PaperHelper: Knowledge-Based LLM QA Paper Reading Assistant
Congrui Yin, Evan Wei, Zhongxing Zhang, Zaifu Zhan
TL;DR
PaperHelper addresses the problem of information overload and LLM hallucinations during literature review by deploying a knowledge-based QA assistant built on a Retrieval-Augmented Generation framework. It integrates RAFT and RAG Fusion within an end-to-end, Streamlit-based pipeline that batch-imports documents and uses a Reference Knowledge Graph with Mermaid to visualize relationships. Key contributions include the end-to-end pipeline, RAG Fusion and RAFT implementations, parallel generation for references, and a domain-specific fine-tuning set (~5,000 ML papers) with evaluation showing a peak $F1$ of $60.04$ and latency $5.8$ seconds on GPT-4-32k, outperforming basic RAG by about $7 ext{%}$. The work demonstrates substantial improvements in retrieval accuracy and reliability for literature review tasks, with implications for scalable, transparent, and interactive paper reading, though it notes limitations such as figure recognition and ongoing hallucination challenges. Future directions point to multimodal capabilities to ingest figures and richer interaction for expert users.
Abstract
In the paper, we introduce a paper reading assistant, PaperHelper, a potent tool designed to enhance the capabilities of researchers in efficiently browsing and understanding scientific literature.
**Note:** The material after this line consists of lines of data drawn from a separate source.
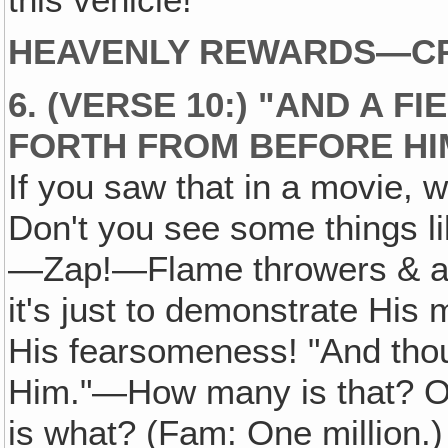
HEAVENLY REWARDS—CR
6. (VERSE 10:) "AND A 
FORTH FROM BEFORE HI
If you saw that in a movie, 
Don't you see some things l
—Zap!—Flame throwers & all 
it's just to demonstrate Hi
His fearsomeness! "And tho
Him."—How many is that? O
is what? (Fam: One million.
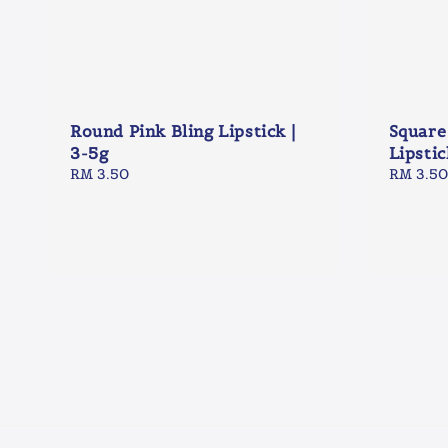
Round Pink Bling Lipstick |
Square
3-5g
Lipstic
Regular
RM 3.50
Regular
RM 3.50
price
price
Utilizing the Retrieval-Augmented Generation (RAG) framework, PaperHelper effectively minimizes hallucinations commonly encountered in large language models (LLMs), optimizing the extraction of accurate, high-quality knowledge. The implementation of advanced technologies such as RAFT and RAG Fusion significantly boosts the performance, accuracy, and reliability of the LLMs-based literature review process. Additionally, PaperHelper features a user-friendly interface that facilitates the batch downloading of documents and uses the Mermaid format to illustrate structural relationships between documents. Experimental results demonstrate that PaperHelper, based on a fine-tuned GPT-4 API, achieves an F1 Score of 60.04, with a latency of only 5.8 seconds, outperforming the basic RAG model by 7\% in F1 Score.